▸ Instructions for the task
Can you edit the lines below so that each "Transcribe" becomes "Write out", with everything else left unchanged?

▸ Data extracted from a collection
=====

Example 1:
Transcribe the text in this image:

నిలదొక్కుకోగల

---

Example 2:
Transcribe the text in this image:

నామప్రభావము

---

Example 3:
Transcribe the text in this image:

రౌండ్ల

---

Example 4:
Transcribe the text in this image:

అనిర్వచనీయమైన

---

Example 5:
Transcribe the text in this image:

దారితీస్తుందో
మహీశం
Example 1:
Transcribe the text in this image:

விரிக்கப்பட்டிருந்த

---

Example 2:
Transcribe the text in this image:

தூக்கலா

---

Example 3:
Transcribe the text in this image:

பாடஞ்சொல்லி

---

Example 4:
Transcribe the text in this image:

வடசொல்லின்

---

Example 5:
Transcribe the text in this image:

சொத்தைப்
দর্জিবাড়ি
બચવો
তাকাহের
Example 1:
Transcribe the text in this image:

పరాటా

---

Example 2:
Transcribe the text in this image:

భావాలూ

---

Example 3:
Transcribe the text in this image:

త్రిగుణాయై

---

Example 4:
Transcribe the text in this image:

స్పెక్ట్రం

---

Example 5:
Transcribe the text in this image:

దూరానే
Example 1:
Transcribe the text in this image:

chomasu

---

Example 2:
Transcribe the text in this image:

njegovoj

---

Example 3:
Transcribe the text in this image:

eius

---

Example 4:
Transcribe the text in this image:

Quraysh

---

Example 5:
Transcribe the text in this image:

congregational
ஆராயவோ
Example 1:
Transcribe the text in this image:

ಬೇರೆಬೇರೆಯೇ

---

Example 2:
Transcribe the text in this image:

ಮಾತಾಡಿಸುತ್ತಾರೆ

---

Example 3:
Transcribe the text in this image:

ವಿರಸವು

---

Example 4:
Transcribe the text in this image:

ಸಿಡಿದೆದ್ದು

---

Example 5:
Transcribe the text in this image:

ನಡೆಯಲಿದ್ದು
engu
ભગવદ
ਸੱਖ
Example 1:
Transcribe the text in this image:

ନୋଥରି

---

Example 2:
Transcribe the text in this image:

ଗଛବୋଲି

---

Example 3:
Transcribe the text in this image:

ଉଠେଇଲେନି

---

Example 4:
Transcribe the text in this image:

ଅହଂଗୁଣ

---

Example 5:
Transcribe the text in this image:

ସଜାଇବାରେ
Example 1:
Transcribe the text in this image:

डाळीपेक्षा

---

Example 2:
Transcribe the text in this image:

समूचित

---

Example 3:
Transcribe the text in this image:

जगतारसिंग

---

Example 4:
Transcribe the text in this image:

=====

▸ Complete output
Example 1:
Write out the text in this image:

నిలదొక్కుకోగల

---

Example 2:
Write out the text in this image:

నామప్రభావము

---

Example 3:
Write out the text in this image:

రౌండ్ల

---

Example 4:
Write out the text in this image:

అనిర్వచనీయమైన

---

Example 5:
Write out the text in this image:

దారితీస్తుందో
మహీశం
Example 1:
Write out the text in this image:

விரிக்கப்பட்டிருந்த

---

Example 2:
Write out the text in this image:

தூக்கலா

---

Example 3:
Write out the text in this image:

பாடஞ்சொல்லி

---

Example 4:
Write out the text in this image:

வடசொல்லின்

---

Example 5:
Write out the text in this image:

சொத்தைப்
দর্জিবাড়ি
બચવો
তাকাহের
Example 1:
Write out the text in this image:

పరాటా

---

Example 2:
Write out the text in this image:

భావాలూ

---

Example 3:
Write out the text in this image:

త్రిగుణాయై

---

Example 4:
Write out the text in this image:

స్పెక్ట్రం

---

Example 5:
Write out the text in this image:

దూరానే
Example 1:
Write out the text in this image:

chomasu

---

Example 2:
Write out the text in this image:

njegovoj

---

Example 3:
Write out the text in this image:

eius

---

Example 4:
Write out the text in this image:

Quraysh

---

Example 5:
Write out the text in this image:

congregational
ஆராயவோ
Example 1:
Write out the text in this image:

ಬೇರೆಬೇರೆಯೇ

---

Example 2:
Write out the text in this image:

ಮಾತಾಡಿಸುತ್ತಾರೆ

---

Example 3:
Write out the text in this image:

ವಿರಸವು

---

Example 4:
Write out the text in this image:

ಸಿಡಿದೆದ್ದು

---

Example 5:
Write out the text in this image:

ನಡೆಯಲಿದ್ದು
engu
ભગવદ
ਸੱਖ
Example 1:
Write out the text in this image:

ନୋଥରି

---

Example 2:
Write out the text in this image:

ଗଛବୋଲି

---

Example 3:
Write out the text in this image:

ଉଠେଇଲେନି

---

Example 4:
Write out the text in this image:

ଅହଂଗୁଣ

---

Example 5:
Write out the text in this image:

ସଜାଇବାରେ
Example 1:
Write out the text in this image:

डाळीपेक्षा

---

Example 2:
Write out the text in this image:

समूचित

---

Example 3:
Write out the text in this image:

जगतारसिंग

---

Example 4:
Write out the text in this image:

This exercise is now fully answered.